▶ [Polecenie i wymagania]: Proszę kontynuować relację z meczu Hutnik Szczecin – Ina Goleniów, zaczynając zaraz po jej ostatnim zdaniu.

▶ [Tekst źródłowy]:
......
Relacja – 12. kolejka: Hutnik Szczecin – Ina Goleniów 0:1 (0:0)

WALKA NAGRODZONA PUNKTAMI. INA PRZERYWA PASSĘ HUTNIKA!

Kiedy w 84 minucie za Damiana Banachewicza wprowadzany był Kacper Królik, można było pomyśleć, że Ina chce bronić bezbramkowego remisu. Ale przydarzyła się okazja, którą trzeba było wykorzystać – rzut karny w 90 minucie. Dzięki bramce Łukasza Szymfelda, Ina przerwała passę 11 meczów bez porażki Hutnika Szczecin na własnym stadionie. Goleniowianie zostali nagrodzeni za walkę, determinację i bycie zespołem – w sobotę na boisku było głośno. Biało – zieloni żyli tym meczem, pomagali sobie wzajemnie i trzymali w ryzach. To dało finalnie efekt w postaci 3 punktów, tak bardzo potrzebnych w obecnej sytuacji.

Przed meczem było wiadomo, że nie wystąpi Michał Jarząbek. Po przyjeździe na Stadion przy ul. Nehringa było wiadomo też, że w piłkę to raczej oba zespoły tego dnia nie będą miały okazji za dużo pograć – murawa była w fatalnym stanie. Nie wiadomo, co się stało z płytą boiska, ale ubytki trawy w połączeniu z wilgocią i błotem, skutecznie blokowały zapędy obu zespołów. Przez pierwsze 20 minut meczu goleniowianie dali się zepchnąć do, momentami, głębokiej defensywy. Co gorsza, na początku spotkania wróciły „demony” wcześniejszych tygodni – biało – zieloni kilka razy popełnili błędy w defensywie, tracąc piłkę na przedpolu lub wybijając ją zbyt krótko, co powodowało zamieszanie pod bramką Adriana Hengera. W 10 minucie po dobrym podaniu z głębi pola Daniel Kowalczyk stanął przed szansą, ale jego strzał odbił Adrian Henger. Później swoją szansę zmarnował, przy dużym udziale murawy, Dominik Grochowski. Dostał piłkę na 11 metrze, uderzył nieczysto, ale piłka minęła Adriana Hengera. Przed golem Inę uratował jednak Tomasz Borucki, wybijając piłkę sprzed linii bramkowej. Oprócz tych sytuacji, gospodarze jeszcze kilka razy zapędzali się w okolice pola karnego biało – zielonych, ale brakowało im wykończenia.

Po 20 minucie mecz zaczął się wyrównywać, a Ina spięła szyki i złapała koncentrację. Tylko raz dopuściła jeszcze w tej części meczu do sytuacji gospodarzy. Mykyta Vovchenko wykorzystał błąd w ustawieniu Marcina Mojsiewicza, który minął się z piłką i zostawił zawodnika pomarańczowych samego kilkanaście metrów od bramki. Techniczne uderzenie w kierunku długiego słupka kapitalnie obronił jednak Adrian Henger. Goleniowianie potrafili się odgryźć, a wszystkie te sytuacje miały wspólny mianownik – Damiana Banachewicza. To on uderzał z powietrza z dystansu i z rzutu wolnego z dobrej odległości, a później dobijał odbitą piłkę. Była też okazja do wyjścia na czystą pozycję, ale złe przyjęcie podania od Daniela Mojsiewicza dało szanse obrońcom na powstrzymanie akcji biało – zielonych. Raz skrzydłem urwał się też Maciej Żabicki, ale Damian Banachewicz został uprzedzony w polu karnym przez defensora gospodarzy.
......
▶ [Wiersze zbioru danych]:
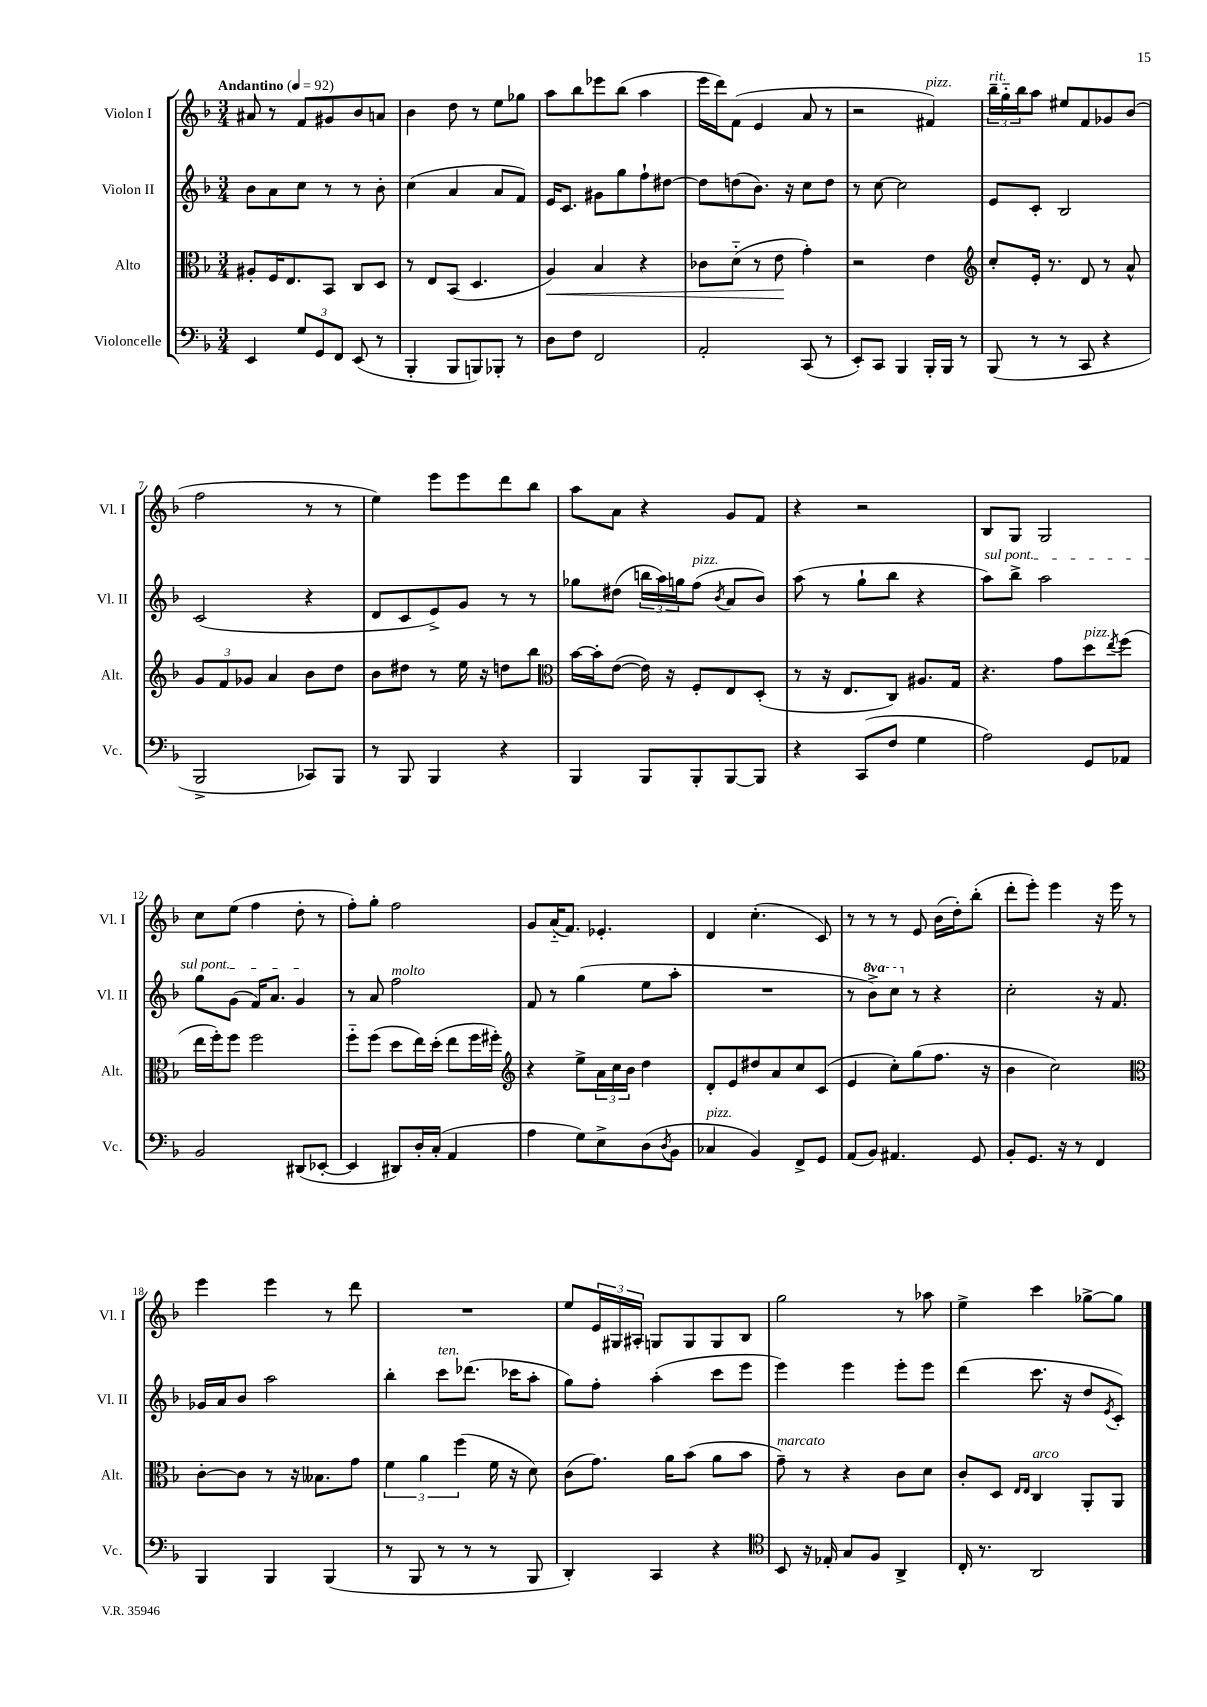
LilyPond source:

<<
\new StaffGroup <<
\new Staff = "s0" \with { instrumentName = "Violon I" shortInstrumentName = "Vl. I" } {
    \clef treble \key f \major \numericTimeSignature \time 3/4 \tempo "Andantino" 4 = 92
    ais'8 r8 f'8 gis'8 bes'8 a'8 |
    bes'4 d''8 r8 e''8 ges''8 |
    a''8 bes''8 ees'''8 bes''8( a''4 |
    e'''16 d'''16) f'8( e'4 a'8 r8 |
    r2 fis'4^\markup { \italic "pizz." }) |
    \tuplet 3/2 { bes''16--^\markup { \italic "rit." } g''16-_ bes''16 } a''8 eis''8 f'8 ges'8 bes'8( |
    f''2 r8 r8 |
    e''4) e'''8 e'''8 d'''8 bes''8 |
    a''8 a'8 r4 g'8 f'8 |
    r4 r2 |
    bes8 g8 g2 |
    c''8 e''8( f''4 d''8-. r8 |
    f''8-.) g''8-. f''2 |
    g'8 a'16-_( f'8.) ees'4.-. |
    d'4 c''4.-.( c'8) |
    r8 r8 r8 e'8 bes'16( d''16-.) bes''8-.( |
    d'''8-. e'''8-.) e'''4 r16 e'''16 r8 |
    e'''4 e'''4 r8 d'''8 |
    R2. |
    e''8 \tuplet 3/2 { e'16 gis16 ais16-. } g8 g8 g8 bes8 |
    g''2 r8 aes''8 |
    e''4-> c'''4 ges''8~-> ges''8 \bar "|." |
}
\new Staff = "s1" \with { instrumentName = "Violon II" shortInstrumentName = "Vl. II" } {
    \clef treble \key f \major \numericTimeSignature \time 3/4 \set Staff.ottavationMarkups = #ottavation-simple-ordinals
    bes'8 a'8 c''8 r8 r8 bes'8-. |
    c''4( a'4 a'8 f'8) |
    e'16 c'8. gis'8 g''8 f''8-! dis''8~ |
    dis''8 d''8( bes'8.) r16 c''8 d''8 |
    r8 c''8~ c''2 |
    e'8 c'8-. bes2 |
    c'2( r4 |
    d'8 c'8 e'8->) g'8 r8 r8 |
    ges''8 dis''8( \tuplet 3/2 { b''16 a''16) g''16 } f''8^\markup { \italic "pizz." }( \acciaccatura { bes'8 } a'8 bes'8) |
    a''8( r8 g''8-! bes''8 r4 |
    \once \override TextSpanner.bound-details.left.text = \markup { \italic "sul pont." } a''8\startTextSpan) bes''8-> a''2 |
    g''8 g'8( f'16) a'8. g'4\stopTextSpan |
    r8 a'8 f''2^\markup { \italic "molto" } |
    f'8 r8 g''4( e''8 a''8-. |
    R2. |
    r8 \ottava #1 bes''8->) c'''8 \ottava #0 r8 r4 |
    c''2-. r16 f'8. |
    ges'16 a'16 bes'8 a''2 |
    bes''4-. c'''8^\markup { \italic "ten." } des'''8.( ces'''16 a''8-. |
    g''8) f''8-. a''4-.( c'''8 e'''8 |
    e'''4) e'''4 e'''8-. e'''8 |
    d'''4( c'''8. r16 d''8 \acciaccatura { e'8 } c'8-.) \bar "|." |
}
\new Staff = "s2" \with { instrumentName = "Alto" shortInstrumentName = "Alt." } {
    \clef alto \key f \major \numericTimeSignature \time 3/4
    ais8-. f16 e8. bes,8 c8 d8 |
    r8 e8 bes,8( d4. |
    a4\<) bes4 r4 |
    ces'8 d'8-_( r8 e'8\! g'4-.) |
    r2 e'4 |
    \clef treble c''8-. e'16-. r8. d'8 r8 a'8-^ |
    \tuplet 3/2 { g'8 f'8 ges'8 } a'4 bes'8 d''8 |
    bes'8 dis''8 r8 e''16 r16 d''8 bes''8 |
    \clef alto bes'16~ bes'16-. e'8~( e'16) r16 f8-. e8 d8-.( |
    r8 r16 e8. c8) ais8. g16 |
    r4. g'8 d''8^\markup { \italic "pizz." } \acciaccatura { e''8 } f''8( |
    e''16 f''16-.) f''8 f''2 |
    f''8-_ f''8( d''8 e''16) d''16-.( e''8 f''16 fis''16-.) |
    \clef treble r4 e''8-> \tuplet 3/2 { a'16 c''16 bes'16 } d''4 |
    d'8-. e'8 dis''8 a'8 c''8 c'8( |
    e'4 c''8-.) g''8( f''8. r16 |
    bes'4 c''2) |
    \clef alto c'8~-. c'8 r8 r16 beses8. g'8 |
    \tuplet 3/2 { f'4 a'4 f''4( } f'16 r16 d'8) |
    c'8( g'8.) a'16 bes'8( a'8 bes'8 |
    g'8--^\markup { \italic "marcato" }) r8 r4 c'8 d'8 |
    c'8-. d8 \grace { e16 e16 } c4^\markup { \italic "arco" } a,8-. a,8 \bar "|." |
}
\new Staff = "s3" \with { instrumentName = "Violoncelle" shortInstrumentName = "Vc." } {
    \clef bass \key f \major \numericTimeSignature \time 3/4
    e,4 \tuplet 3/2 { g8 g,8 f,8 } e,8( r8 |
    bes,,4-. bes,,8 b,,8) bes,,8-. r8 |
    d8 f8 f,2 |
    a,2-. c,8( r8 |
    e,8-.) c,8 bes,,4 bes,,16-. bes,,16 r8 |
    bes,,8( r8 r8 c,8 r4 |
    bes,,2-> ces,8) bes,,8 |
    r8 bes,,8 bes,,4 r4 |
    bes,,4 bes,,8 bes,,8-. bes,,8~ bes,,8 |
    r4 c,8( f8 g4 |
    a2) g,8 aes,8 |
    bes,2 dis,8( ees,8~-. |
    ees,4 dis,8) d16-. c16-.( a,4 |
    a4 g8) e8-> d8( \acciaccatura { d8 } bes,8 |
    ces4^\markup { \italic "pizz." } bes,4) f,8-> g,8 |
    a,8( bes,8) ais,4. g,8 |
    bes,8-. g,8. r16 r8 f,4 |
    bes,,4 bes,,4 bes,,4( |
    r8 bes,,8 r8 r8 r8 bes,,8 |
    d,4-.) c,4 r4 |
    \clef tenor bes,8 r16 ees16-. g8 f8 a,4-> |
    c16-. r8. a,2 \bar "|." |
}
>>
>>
......
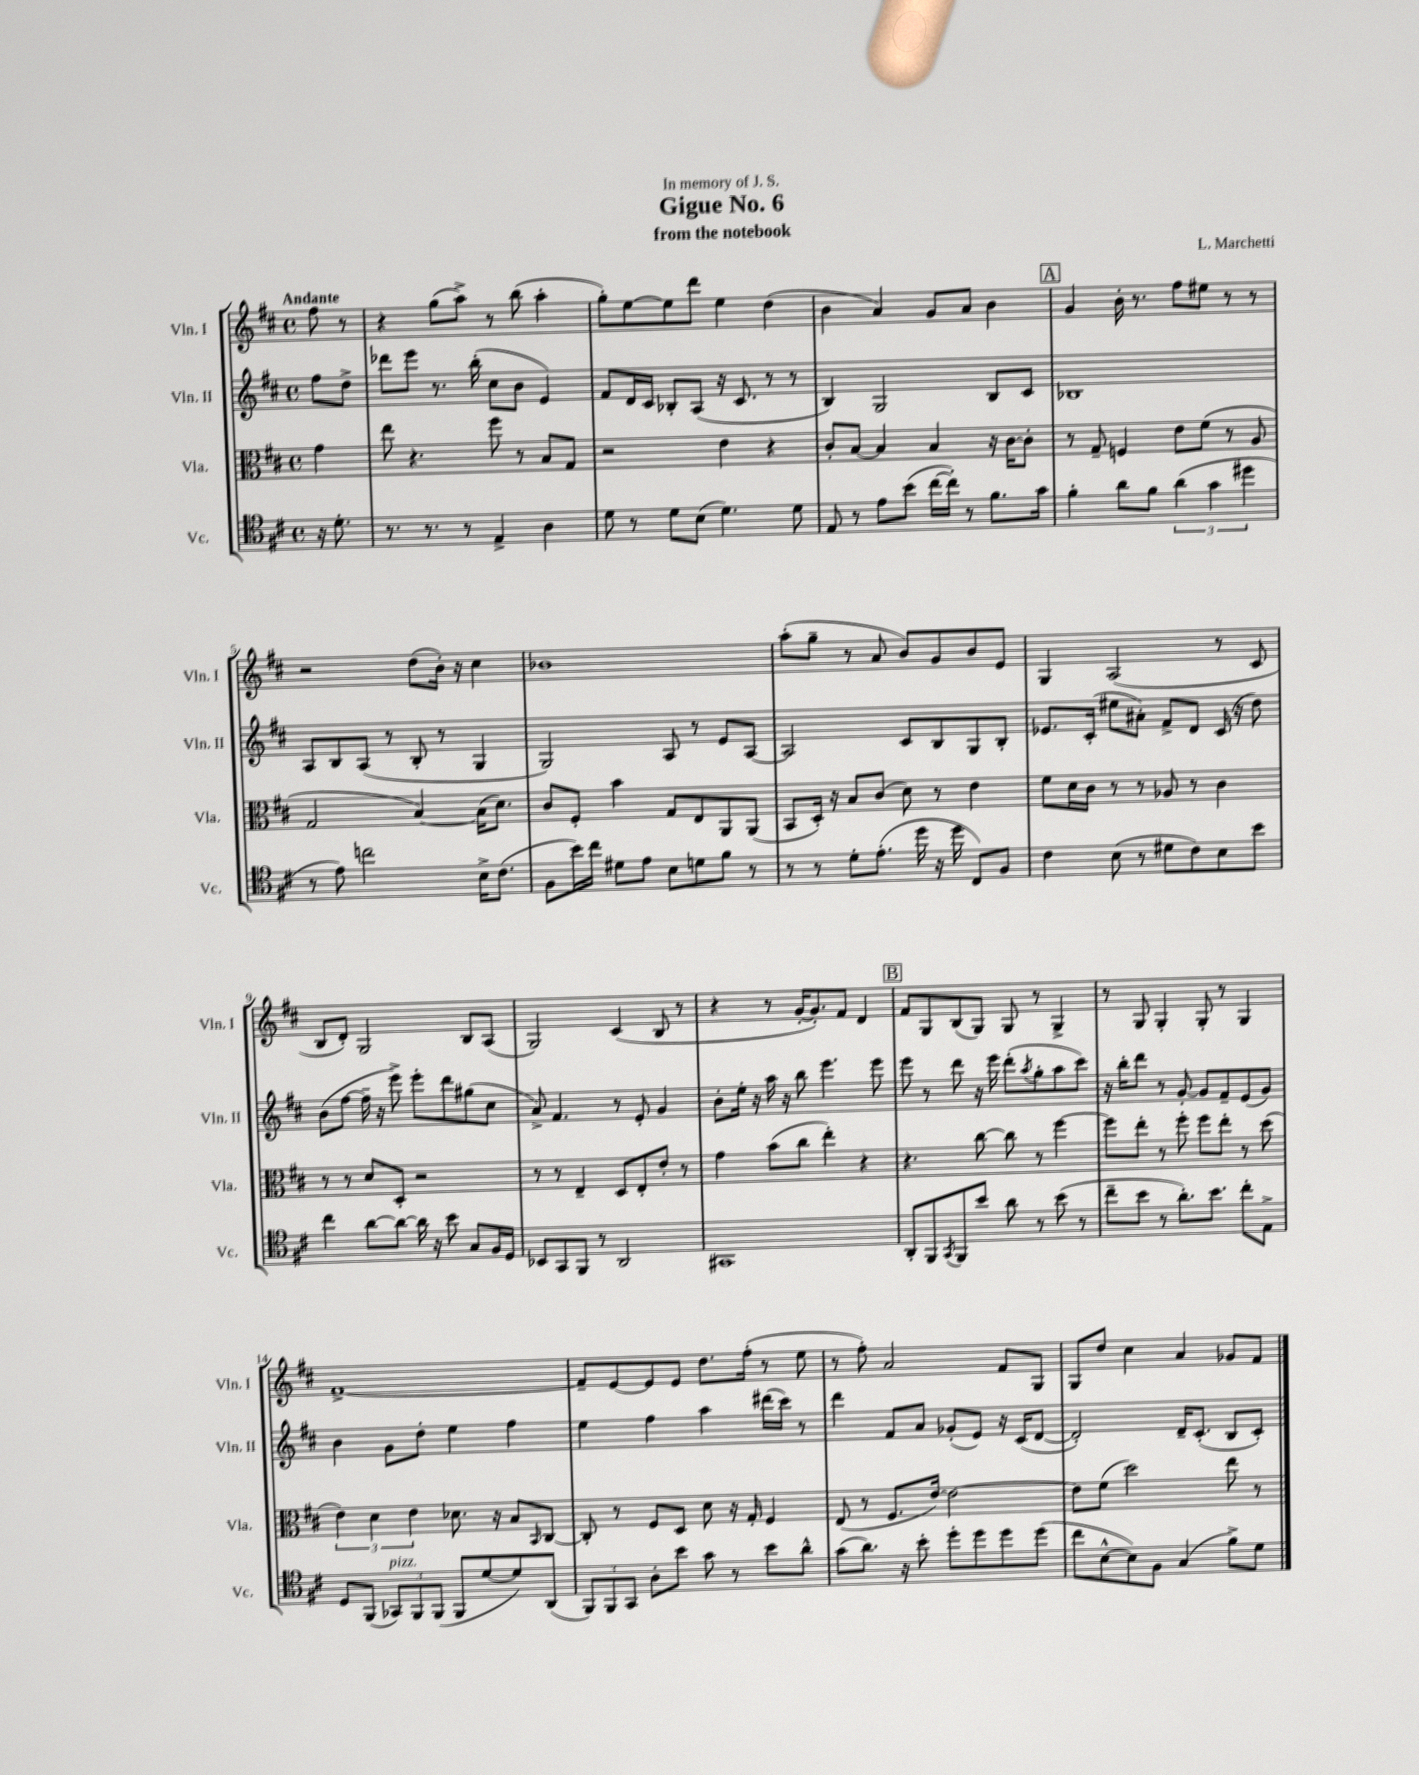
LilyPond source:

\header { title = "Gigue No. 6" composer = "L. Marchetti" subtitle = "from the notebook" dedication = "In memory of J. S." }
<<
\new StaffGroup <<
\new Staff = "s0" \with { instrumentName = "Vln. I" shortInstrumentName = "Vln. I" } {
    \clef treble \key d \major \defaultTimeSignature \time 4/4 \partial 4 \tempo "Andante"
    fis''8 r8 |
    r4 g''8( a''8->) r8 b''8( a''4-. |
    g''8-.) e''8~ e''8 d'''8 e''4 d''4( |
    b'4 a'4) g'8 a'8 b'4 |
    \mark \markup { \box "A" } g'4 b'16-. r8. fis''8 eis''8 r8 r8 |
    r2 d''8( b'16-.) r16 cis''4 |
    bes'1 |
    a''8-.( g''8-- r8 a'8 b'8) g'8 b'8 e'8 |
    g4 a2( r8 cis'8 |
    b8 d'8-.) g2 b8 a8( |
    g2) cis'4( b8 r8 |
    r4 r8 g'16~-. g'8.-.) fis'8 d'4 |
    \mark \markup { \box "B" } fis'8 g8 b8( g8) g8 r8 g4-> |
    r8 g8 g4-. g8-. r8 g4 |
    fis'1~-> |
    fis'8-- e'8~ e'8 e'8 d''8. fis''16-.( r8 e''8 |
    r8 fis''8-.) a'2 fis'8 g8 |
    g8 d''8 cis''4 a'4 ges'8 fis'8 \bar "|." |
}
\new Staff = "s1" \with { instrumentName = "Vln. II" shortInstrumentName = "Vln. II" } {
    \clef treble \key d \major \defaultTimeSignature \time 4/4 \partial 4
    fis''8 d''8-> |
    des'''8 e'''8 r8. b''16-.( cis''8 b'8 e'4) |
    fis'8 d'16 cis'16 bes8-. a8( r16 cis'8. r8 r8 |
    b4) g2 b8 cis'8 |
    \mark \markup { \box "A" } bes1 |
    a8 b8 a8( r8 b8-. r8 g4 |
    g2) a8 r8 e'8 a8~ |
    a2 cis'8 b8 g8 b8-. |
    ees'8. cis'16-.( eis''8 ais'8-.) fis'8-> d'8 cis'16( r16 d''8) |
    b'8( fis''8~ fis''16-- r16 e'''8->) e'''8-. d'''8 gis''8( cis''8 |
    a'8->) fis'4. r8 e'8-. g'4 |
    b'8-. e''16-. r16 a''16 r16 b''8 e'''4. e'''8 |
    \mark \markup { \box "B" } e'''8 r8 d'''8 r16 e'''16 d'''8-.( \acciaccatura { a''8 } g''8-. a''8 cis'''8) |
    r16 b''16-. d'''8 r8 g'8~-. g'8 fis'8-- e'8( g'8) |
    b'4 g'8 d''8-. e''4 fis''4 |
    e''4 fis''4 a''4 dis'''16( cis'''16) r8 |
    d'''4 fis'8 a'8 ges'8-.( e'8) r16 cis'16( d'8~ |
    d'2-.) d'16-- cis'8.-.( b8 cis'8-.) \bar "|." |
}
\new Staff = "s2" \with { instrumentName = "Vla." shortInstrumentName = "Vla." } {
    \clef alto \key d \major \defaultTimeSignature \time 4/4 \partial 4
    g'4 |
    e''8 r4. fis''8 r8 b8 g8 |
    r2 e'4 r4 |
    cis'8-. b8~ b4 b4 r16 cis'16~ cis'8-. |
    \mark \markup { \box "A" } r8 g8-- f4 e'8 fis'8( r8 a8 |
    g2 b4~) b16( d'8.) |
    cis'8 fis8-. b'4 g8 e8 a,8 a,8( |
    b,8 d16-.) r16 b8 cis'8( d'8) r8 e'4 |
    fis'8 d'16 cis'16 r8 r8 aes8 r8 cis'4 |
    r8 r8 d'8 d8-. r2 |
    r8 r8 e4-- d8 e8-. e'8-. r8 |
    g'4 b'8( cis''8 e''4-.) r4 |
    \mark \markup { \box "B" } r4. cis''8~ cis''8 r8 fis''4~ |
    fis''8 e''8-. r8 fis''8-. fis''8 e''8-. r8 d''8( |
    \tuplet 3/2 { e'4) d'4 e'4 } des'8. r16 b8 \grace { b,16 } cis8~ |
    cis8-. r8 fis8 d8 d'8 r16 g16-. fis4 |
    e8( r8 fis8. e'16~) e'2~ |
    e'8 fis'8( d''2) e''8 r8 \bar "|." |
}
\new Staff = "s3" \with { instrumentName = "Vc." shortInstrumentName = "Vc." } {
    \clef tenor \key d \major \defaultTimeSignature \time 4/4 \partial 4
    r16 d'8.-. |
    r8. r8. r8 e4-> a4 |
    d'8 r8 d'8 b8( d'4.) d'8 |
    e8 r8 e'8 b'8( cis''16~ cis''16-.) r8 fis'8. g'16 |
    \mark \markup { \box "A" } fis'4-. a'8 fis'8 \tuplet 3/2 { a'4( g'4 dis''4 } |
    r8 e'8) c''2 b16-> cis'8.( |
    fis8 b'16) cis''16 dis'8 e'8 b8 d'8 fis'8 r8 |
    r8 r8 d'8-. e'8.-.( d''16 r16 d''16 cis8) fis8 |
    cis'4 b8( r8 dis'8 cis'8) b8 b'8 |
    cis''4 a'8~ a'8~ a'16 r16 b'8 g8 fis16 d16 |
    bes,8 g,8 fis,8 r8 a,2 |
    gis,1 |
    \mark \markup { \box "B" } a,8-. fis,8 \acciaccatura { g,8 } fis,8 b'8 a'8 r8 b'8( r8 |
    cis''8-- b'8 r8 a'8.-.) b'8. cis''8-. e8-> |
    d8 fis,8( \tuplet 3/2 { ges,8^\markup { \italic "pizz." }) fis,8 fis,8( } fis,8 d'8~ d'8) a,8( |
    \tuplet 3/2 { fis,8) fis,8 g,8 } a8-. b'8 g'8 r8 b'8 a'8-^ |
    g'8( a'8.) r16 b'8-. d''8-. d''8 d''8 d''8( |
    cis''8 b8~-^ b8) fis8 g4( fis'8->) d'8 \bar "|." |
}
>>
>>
......
▶ [Wynik ćwiczenia]:
Druga połowa była wyrównana od samego początku. Minimalnie lepsze wrażenie sprawiali jednak goleniowianie. Już w 48 minucie po rzucie rożnym wykonanym przez Damiana Banachewicza, Konrad Skuza musiał interweniować po strzale głową Michała Łukasiaka. W 60 minucie z kolei goleniowianie stworzyli kolejne zagrożenie pod bramką gospodarzy. Tym razem po stałym fragmencie gry. Zakotłowało się w polu karnym, a po chwili po strzale z okolic szesnastki kilku zawodników Iny nie zdołało trącić piłki i zaskoczyć golkipera Hutnika. Ostatecznie, piłka trafiła pod nogi Damiana Banachewicza, który strzałem z kilkunastu metrów umieścił piłkę w siatce, ale sędzia boczny podniósł chorągiewkę i gol nie został zaliczony. Po chwili prawą stroną wzdłuż pola karnego dobrze zagrał Marcin Mojsiewicz, ale z piłką minęli się Maciej Żabicki i Damian Banachewicz. Ten drugi mógł jeszcze niedługo później skorzystać z błędu Michała Janickiego, ale jego uderzenie z 20 metrów pewnie obronił Konrad Skuza. W tej części meczu gospodarze nie tworzyli zagrożenia pod bramką Iny, z jednym wyjątkiem. Po stałym fragmencie Patryk Lubośny skutecznie zablokował na 5 metrze zawodnika gospodarzy, a po chwili Adrian Henger odbił groźne uderzenie z okolic szesnastego metra.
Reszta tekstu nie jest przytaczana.